A few weeks ago was the last meeting of the Galilee Fellows which wrapped up the first phase of the program. Fellows are now entering Phase II of the program, during which they will begin working on joint projects. Ofer Keren, a Galilee Fellow, brought his project idea to the Upscaling Hackathon which took place on February 7-8 . “Our initiative aspires to share simple solutions with each and every household in order to create energy and water-usage efficiency while also reducing consumption”, he explains.
“We consume so much more than what we really need. The culture of abundance in which we live in demands for a reconsideration of the household and family management. Ofer’s initiative is based on a strategy which he developed for household energy efficiency. “With our methodology, every household can reduce one third of their electricity and water bills, in addition to their food expenses. Today the initiative is being partly implemented in Shefar’am with the help of the regional council that trained local instructors to work with residents.”

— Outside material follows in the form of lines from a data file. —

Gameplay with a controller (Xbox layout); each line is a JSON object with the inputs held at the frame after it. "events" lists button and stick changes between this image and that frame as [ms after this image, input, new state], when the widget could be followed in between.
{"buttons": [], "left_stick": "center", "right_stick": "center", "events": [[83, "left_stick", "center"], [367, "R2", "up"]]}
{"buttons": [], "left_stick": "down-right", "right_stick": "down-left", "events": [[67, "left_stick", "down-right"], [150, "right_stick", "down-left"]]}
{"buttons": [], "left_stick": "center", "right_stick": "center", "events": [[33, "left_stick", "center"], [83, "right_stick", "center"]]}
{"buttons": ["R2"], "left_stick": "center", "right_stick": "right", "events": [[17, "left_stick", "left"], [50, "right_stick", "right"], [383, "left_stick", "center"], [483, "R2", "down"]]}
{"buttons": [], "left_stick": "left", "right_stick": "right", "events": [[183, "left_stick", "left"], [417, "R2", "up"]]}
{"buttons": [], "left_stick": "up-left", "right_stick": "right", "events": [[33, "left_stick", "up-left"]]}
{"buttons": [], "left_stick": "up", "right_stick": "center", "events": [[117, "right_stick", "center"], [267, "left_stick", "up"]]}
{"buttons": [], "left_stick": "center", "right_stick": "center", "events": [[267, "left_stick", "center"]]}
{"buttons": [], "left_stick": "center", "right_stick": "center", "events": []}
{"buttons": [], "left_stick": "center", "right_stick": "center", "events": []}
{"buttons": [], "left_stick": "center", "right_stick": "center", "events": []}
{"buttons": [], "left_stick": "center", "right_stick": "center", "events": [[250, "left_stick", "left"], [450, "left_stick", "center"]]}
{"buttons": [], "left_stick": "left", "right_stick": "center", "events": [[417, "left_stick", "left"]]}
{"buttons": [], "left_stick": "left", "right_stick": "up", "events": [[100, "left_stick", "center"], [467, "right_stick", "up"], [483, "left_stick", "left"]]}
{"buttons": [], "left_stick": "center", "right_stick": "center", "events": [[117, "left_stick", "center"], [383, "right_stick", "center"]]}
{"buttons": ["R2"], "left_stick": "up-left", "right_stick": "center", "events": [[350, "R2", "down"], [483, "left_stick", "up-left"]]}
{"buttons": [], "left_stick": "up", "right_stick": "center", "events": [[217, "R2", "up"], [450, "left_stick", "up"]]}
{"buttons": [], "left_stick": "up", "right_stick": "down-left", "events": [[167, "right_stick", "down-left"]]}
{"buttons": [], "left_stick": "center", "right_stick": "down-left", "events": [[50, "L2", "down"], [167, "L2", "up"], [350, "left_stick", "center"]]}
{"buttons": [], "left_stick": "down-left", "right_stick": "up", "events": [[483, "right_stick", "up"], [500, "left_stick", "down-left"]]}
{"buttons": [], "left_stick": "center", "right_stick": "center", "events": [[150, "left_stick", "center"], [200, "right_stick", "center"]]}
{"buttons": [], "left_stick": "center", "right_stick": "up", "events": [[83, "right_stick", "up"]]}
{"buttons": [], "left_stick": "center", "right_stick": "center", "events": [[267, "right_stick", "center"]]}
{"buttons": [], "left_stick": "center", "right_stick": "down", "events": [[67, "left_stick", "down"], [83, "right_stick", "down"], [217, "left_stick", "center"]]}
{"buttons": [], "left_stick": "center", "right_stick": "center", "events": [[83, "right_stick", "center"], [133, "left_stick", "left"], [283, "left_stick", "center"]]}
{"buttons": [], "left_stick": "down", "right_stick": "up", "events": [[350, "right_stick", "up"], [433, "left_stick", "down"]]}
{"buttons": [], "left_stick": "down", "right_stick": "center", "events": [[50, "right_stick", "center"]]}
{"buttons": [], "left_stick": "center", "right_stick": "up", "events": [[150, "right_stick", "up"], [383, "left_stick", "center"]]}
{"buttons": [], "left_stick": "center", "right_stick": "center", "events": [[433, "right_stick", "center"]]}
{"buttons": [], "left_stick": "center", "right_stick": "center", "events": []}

Another current Fellow, a Heschel Sustainability Fellow in the current cohort, Sharon Barak, also brought an initiative which some of the other Heschel Fellows helped her develop. “The purpose of this initiative is to promote a simple and easy way to build and operate a household composter using materials that are easily accessible. The instructions are “open code” that everyone can build for themselves or for others.” Sharon’s idea takes on a variety of sustainability principles: First, a home composter maximizes a household’s ability to recycle. It therefore, serves an environmental, educational and economic purposes by reducing waste, educating families about the importance of reusing and recycling, and it saves money. It also shares the information free of charge and shows how simple it is to operate. Once awareness increases regarding the home treatment of organic waste, there will be less waste as a whole, serving humanity and reducing the effects of climate change.